Low Back Pain Clinical Trial
Official title:
Physical Therapy in Addition to Standard Care Following C-Section
The purpose of this study is to determine whether a physical therapy program which includes
scar management, core retraining, and lumbar and pelvic joint mobilization will significantly
impact the postpartum recovery following Cesarean section during the immediate postpartum
period and during the first 1.5 years following childbirth.
All patients who enroll in the study will receive standard treatment following a C-section
delivery. Subjects will be randomized into one of two groups; one group will receive physical
therapy in addition to standard post C-section treatment, and the other group will receive
standard post C-section treatment with no additional physical therapy. Both groups will
complete questionnaires regarding their pain and recovery from C-section delivery to
determine if there is a difference in recovery between the group receiving physical therapy
and the group not receiving physical therapy.
Cesarean section (C-section) represents the most commonly performed inpatient surgical
procedure, with recent prevalence estimates of 1.3 million annually (approximately 22% of
first births) in the United States. Currently, postoperative recovery support is typically
characterized by verbal and written instructions regarding lifting and pelvic rest as well as
slow return to activity and exercise.
There are multiple known complications during and after the postpartum period following
Cesarean section deliveries. Some of the most common are back pain (up to 53% prevalence
reported), bowel and bladder issues (20-30% prevalence reported), and scar tissue/adhesions.

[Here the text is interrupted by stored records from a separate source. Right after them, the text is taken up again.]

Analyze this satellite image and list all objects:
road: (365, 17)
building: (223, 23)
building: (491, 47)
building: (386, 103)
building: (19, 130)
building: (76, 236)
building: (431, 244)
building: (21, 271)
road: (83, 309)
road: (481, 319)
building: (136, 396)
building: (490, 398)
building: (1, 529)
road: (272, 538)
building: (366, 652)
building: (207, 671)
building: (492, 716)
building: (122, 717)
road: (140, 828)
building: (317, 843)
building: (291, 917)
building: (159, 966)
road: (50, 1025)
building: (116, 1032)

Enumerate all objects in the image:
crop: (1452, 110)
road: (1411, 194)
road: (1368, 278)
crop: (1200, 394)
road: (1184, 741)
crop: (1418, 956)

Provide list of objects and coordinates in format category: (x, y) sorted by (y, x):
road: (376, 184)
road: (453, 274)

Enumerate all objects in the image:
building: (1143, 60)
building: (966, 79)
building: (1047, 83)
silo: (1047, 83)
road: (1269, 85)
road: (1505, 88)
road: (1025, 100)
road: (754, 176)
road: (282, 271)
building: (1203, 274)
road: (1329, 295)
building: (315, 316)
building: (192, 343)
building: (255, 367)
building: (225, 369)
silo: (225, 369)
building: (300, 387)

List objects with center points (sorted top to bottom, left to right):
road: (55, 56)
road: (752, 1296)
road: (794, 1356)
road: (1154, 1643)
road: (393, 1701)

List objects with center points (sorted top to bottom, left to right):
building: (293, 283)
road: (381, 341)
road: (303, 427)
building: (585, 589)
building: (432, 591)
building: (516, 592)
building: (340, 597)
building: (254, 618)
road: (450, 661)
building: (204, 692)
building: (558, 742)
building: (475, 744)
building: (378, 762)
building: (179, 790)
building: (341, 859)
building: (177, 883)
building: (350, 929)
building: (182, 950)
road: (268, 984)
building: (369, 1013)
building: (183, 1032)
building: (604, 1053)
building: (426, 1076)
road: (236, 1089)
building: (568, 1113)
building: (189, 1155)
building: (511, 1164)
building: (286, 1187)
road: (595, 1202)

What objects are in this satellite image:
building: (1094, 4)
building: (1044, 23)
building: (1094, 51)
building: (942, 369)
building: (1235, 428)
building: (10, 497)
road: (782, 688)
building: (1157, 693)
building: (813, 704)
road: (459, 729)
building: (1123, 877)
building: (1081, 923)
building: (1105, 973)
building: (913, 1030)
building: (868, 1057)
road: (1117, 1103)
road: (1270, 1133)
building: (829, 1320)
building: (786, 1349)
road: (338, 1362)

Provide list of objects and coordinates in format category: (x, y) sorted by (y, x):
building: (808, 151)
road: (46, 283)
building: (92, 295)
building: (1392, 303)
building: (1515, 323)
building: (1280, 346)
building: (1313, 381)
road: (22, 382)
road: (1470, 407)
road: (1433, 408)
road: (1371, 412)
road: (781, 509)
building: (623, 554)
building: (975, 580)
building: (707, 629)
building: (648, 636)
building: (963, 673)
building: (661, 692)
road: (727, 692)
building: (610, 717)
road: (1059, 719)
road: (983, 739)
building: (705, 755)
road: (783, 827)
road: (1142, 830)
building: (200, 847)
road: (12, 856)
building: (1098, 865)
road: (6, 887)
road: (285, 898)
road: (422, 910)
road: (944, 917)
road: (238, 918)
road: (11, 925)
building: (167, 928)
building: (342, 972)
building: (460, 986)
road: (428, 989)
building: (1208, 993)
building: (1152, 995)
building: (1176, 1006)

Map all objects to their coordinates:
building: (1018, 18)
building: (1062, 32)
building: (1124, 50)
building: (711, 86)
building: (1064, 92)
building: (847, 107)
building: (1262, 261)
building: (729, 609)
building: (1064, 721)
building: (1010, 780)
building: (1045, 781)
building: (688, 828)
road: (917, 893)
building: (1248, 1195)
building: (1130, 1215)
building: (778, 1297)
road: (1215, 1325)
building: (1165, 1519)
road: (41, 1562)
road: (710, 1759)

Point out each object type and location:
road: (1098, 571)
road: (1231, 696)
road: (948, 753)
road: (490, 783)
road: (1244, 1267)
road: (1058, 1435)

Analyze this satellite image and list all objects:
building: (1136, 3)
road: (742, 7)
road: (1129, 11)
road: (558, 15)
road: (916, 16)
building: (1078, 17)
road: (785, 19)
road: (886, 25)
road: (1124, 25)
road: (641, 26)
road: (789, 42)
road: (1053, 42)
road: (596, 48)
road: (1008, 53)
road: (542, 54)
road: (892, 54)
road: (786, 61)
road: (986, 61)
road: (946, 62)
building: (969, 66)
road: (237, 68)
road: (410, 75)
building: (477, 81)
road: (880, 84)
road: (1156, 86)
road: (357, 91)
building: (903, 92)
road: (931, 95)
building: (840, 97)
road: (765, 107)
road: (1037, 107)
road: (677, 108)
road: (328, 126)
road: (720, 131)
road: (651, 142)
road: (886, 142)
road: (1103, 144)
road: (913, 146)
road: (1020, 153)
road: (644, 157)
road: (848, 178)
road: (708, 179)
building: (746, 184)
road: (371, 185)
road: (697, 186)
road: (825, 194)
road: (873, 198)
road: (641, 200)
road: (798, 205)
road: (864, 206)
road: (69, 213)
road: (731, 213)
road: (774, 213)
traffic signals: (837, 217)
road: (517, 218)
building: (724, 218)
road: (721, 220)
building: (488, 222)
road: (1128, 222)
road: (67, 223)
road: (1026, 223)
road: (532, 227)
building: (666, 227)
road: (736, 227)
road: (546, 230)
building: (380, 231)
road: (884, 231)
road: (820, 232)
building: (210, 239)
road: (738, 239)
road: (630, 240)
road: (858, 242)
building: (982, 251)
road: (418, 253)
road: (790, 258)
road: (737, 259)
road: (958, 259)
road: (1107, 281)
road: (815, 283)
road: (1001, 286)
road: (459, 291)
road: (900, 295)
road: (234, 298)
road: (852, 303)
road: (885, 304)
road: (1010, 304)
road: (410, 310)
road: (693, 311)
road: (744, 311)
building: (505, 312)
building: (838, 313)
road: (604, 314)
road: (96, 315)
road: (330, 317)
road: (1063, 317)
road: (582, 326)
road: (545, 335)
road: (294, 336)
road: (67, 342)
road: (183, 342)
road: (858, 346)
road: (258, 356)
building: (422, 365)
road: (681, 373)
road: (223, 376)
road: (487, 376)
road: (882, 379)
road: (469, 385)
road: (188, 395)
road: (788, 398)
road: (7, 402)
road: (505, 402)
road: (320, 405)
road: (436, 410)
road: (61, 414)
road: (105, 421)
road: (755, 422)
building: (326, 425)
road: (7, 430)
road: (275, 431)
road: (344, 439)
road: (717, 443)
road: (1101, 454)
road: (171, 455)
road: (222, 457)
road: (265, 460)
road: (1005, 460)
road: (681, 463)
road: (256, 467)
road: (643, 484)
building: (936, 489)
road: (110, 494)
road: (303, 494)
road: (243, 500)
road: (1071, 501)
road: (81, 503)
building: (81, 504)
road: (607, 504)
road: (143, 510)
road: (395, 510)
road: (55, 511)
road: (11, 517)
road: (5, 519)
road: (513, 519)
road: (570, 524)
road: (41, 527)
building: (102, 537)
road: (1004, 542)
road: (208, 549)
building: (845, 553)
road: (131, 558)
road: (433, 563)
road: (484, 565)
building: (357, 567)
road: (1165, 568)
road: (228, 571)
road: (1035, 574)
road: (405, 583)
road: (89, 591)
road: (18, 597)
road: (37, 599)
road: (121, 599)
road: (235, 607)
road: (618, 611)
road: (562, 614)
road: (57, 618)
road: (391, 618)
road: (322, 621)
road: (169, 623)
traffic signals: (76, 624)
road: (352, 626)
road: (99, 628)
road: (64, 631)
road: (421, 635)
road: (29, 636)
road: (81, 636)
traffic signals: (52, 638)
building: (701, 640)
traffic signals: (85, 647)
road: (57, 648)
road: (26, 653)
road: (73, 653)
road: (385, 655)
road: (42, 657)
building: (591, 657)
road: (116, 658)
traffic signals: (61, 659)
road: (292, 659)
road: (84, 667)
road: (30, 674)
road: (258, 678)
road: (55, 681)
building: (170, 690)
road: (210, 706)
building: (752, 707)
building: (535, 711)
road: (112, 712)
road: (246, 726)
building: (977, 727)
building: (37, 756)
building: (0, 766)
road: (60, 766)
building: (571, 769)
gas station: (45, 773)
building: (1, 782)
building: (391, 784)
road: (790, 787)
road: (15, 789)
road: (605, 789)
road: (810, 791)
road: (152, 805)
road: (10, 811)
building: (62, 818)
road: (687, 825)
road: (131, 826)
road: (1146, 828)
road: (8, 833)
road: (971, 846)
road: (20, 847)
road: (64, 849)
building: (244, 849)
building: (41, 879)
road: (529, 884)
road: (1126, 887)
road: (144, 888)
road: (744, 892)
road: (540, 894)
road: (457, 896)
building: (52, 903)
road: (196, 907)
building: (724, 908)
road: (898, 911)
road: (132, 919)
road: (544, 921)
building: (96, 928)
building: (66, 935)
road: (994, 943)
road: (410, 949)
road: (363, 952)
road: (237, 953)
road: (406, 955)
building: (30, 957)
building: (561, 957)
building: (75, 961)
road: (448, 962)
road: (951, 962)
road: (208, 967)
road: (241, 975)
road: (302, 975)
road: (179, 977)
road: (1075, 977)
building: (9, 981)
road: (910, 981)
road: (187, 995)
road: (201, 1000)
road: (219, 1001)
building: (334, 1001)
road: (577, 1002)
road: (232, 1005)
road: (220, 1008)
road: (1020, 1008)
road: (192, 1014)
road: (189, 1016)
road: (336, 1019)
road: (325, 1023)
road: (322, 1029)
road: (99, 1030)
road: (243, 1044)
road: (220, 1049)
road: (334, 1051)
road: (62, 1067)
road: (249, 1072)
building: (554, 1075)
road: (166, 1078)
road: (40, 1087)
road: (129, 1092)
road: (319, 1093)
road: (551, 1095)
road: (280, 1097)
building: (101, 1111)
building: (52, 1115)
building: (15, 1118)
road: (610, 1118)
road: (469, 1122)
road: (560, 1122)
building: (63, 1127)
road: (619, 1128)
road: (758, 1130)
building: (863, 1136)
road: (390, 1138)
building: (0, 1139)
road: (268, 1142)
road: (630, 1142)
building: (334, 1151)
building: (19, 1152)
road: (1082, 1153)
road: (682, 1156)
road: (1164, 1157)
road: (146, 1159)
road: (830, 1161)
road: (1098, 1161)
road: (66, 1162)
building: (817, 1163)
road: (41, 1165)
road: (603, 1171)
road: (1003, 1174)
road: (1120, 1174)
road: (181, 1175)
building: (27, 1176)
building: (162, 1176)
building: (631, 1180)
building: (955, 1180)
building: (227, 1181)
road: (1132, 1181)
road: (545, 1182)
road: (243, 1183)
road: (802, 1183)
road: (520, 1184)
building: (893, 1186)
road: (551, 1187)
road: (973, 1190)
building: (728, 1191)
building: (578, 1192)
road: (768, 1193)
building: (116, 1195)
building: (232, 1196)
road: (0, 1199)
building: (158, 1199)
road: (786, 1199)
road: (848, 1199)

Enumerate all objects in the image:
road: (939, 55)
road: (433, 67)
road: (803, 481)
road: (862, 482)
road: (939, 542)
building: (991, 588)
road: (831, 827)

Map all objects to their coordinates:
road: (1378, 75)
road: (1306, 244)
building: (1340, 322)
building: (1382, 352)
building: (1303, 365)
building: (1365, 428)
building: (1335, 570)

Multiple studies have indicated a higher incidence of low back and pelvic girdle pain in
patients following Cesarean section compared to an unassisted vaginal delivery (estimates
range from 2-5 times increase).
The purpose of this study is to determine whether a physical therapy program which includes
scar management, core retraining, and lumbar and pelvic joint mobilization will significantly
impact the postpartum recovery following Cesarean section during the immediate postpartum
period and during the first 1.5 years following childbirth.